Enjoy’s 4 (9′,38′,50′ Di Monda, 40′ De Falco)

  • Carmine Leone voto 5: Fino al momento in cui decide di abbandonare i suoi offre agli astanti un’ottima prestazione (nonostante un nervosismo non sempre giustificato), poi perde un po’ la bussola e lascia la porta. NERVOSO.
  • Francesco Aperuta voto 6.5: Si pesta a volte un po’ i piedi col suo ‘collega’ Di Monda, ma è predisposto al sacrificio e ciò ne fa un giocatore molto duttile. DISPONIBILE.
  • Vincenzo Castaldo voto 6: Corre per tre, o forse anche per quattro e quando un giocatore ci mette tutta questa grinta, merita di essere perdonato anche in luogo di qualche errorino tecnico. TANTO CUORE.
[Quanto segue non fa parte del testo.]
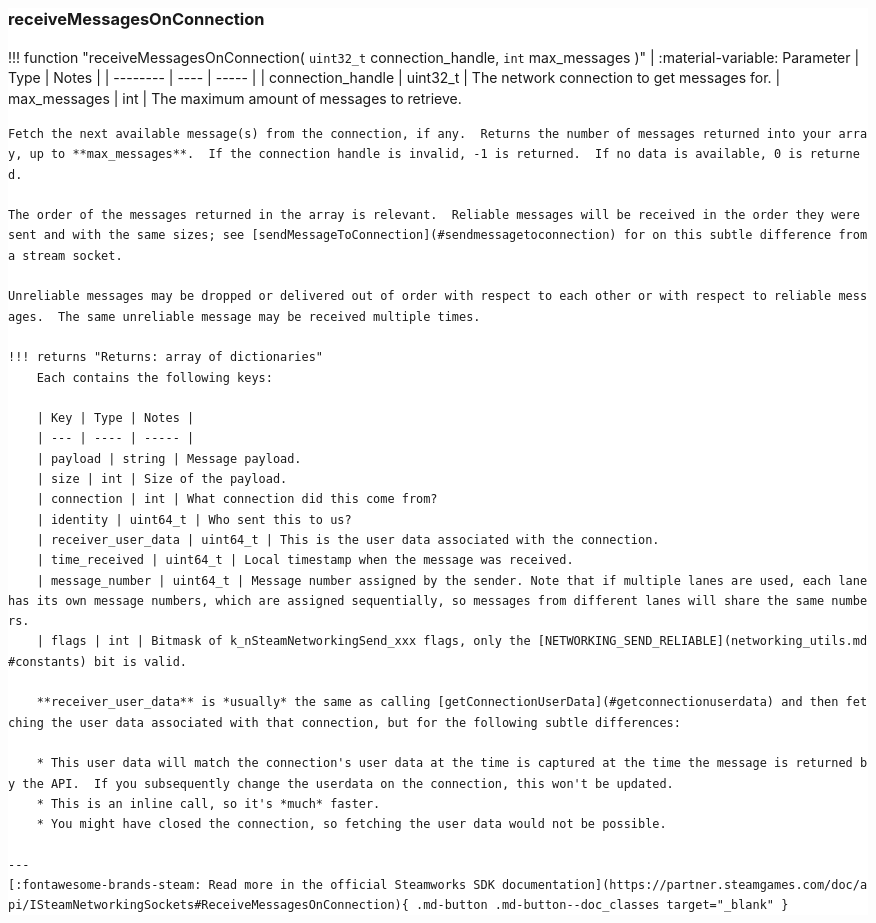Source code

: ### receiveMessagesOnConnection

!!! function "receiveMessagesOnConnection( `uint32_t` connection_handle, `int` max_messages )"
	| :material-variable: Parameter | Type | Notes |
    | -------- | ---- | ----- |
    | connection_handle | uint32_t | The network connection to get messages for.
    | max_messages | int | The maximum amount of messages to retrieve.

	Fetch the next available message(s) from the connection, if any.  Returns the number of messages returned into your array, up to **max_messages**.  If the connection handle is invalid, -1 is returned.  If no data is available, 0 is returned.

	The order of the messages returned in the array is relevant.  Reliable messages will be received in the order they were sent and with the same sizes; see [sendMessageToConnection](#sendmessagetoconnection) for on this subtle difference from a stream socket.

	Unreliable messages may be dropped or delivered out of order with respect to each other or with respect to reliable messages.  The same unreliable message may be received multiple times.

	!!! returns "Returns: array of dictionaries"
		Each contains the following keys:

		| Key | Type | Notes |
        | --- | ---- | ----- |
		| payload | string | Message payload.
		| size | int | Size of the payload.
		| connection | int | What connection did this come from?
		| identity | uint64_t | Who sent this to us?
		| receiver_user_data | uint64_t | This is the user data associated with the connection.
		| time_received | uint64_t | Local timestamp when the message was received.
		| message_number | uint64_t | Message number assigned by the sender. Note that if multiple lanes are used, each lane has its own message numbers, which are assigned sequentially, so messages from different lanes will share the same numbers.
		| flags | int | Bitmask of k_nSteamNetworkingSend_xxx flags, only the [NETWORKING_SEND_RELIABLE](networking_utils.md#constants) bit is valid.

		**receiver_user_data** is *usually* the same as calling [getConnectionUserData](#getconnectionuserdata) and then fetching the user data associated with that connection, but for the following subtle differences:

		* This user data will match the connection's user data at the time is captured at the time the message is returned by the API.  If you subsequently change the userdata on the connection, this won't be updated.
		* This is an inline call, so it's *much* faster.
		* You might have closed the connection, so fetching the user data would not be possible.

	---
    [:fontawesome-brands-steam: Read more in the official Steamworks SDK documentation](https://partner.steamgames.com/doc/api/ISteamNetworkingSockets#ReceiveMessagesOnConnection){ .md-button .md-button--doc_classes target="_blank" }
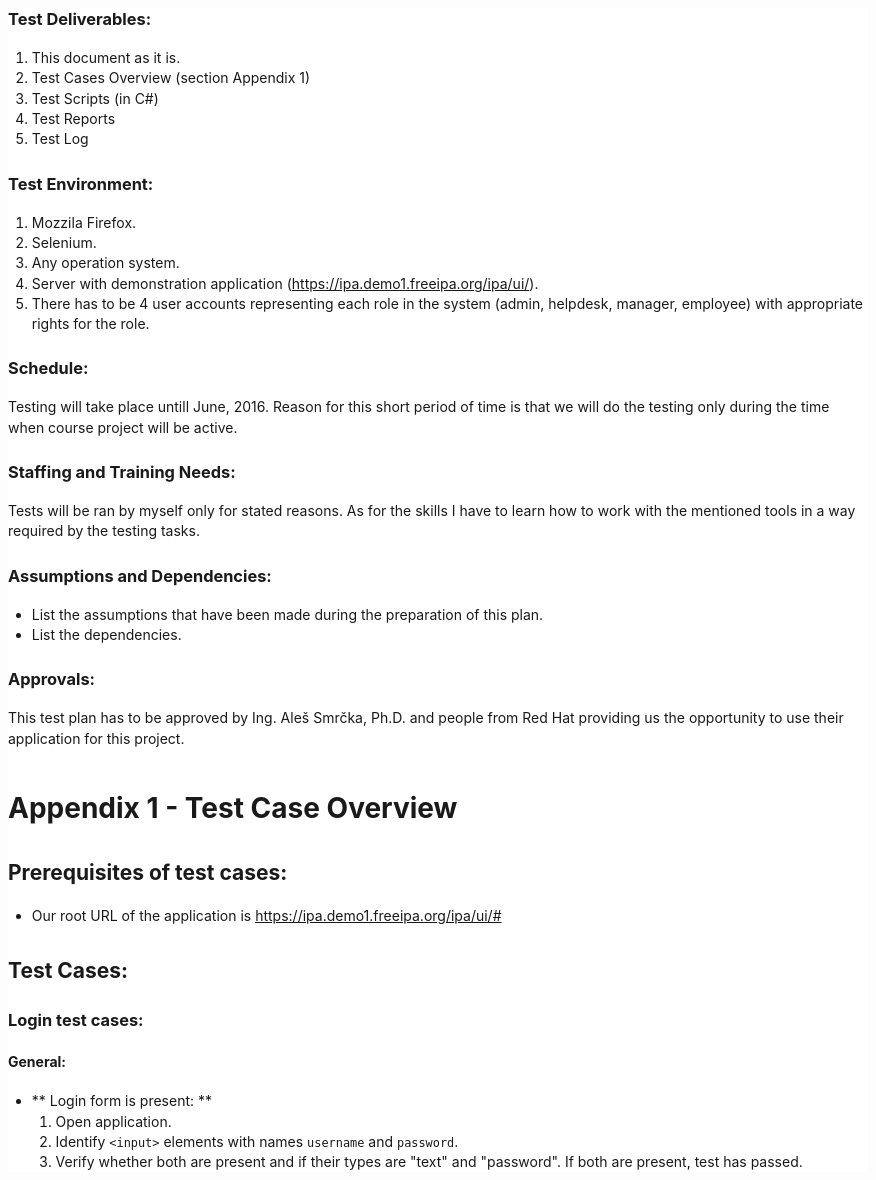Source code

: ### Test Deliverables:
1. This document as it is.
2. Test Cases Overview (section Appendix 1)
3. Test Scripts (in C#)
4. Test Reports
5. Test Log

### Test Environment:
1. Mozzila Firefox.
2. Selenium.
3. Any operation system.
4. Server with demonstration application (https://ipa.demo1.freeipa.org/ipa/ui/).
5. There has to be 4 user accounts representing each role in the system (admin, helpdesk, manager, employee) with appropriate rights for the role.

### Schedule:
Testing will take place untill June, 2016. Reason for this short period of time is that we will do the testing only during the time when course project will be active.

### Staffing and Training Needs:
Tests will be ran by myself only for stated reasons.
As for the skills I have to learn how to work with the mentioned tools in a way required by the testing tasks.

### Assumptions and Dependencies:
  * List the assumptions that have been made during the preparation of this plan.
  * List the dependencies.

### Approvals:
This test plan has to be approved by Ing. Aleš Smrčka, Ph.D. and people from Red Hat providing us the opportunity to use their application for this project.


# Appendix 1 - Test Case Overview
## Prerequisites of test cases:
* Our root URL of the application is https://ipa.demo1.freeipa.org/ipa/ui/#

## Test Cases:
### Login test cases:
#### General:
[comment]: <> (Verify that the login screen is having option to enter username and password with submit button)
* ** Login form is present: **
	1. Open application.
	2. Identify `<input>` elements with names `username` and `password`.
	3. Verify whether both are present and if their types are "text" and "password". If both are present, test has passed.


[comment]: <> (Verify if XSS vulnerability work on login page)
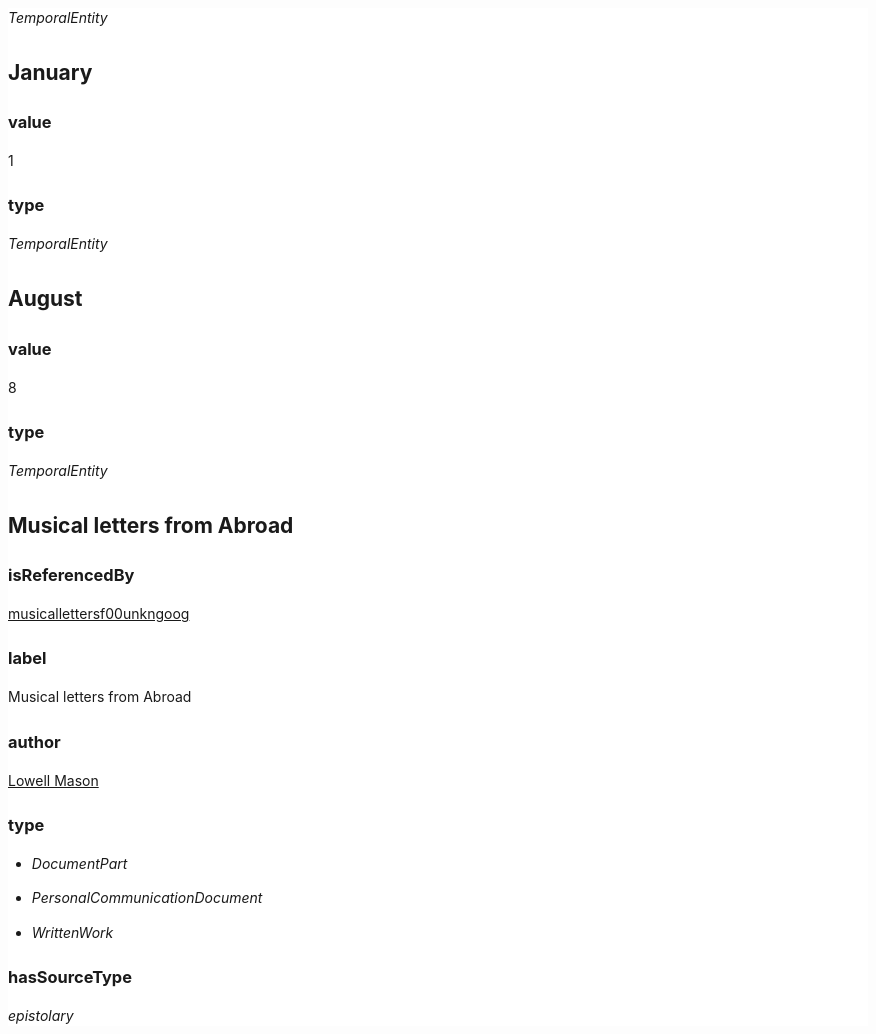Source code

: 
*TemporalEntity*

## January

### value


1

### type


*TemporalEntity*

## August

### value


8

### type


*TemporalEntity*

## Musical letters from Abroad

### isReferencedBy


[musicallettersf00unkngoog](#musicallettersf00unkngoog)

### label


Musical letters from Abroad

### author


[Lowell Mason](#Lowell-Mason)

### type

 - *DocumentPart*

 - *PersonalCommunicationDocument*

 - *WrittenWork*

### hasSourceType


*epistolary*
  • Antonio Di Monda voto 8: Uno spettacolo per gli occhi. Questo ragazzone un po’ rotondo ogni qualvolta tocchi il pallone inventa qualcosa di unico: girate al volo, controlli funambolici, giocate di prima per i compagni. E anche stasera, chi c’era a vedere si è sicuramente divertito. E come l’anno scorso lo ridefiniamo… L’IBRA DELL’AMMIRATI.
  • Salvatore Piccolo voto 7.5: Meno dinamico di qualche anno fa, ma se vogliamo ancora più trascinatore. Perdere una palla? Neanche per sogno. E cos√¨ ogni volta che i suoi sono in difficoltà, decidono di mettere la sfera in cassaforte, affidandola a lui. Un peccato per quest’Ammirati non poter più godere delle sue giocate. SEMPRE VERDE.
  • Nicola De Falco voto 7: Vorrebbe fare di più e lo si vede, ma il suo apporto è comunque importante in termini di pericolosità nella metà campo avversaria. Segna e fa segnare, ma alla fine, come il resto del suo team, non può che stringere la mano alla compagine avversaria. PRONTO.
  • Nicola Esposito voto 6.5: Si mette a disposizione dei suoi con giocate sempre efficaci, senza mai perdersi nell’auto-idolatria. Ad Esposito non interessano fronzoli e colpi ad affetto: per lui l’importante è mettercela sempre tutta. DILIGENTE.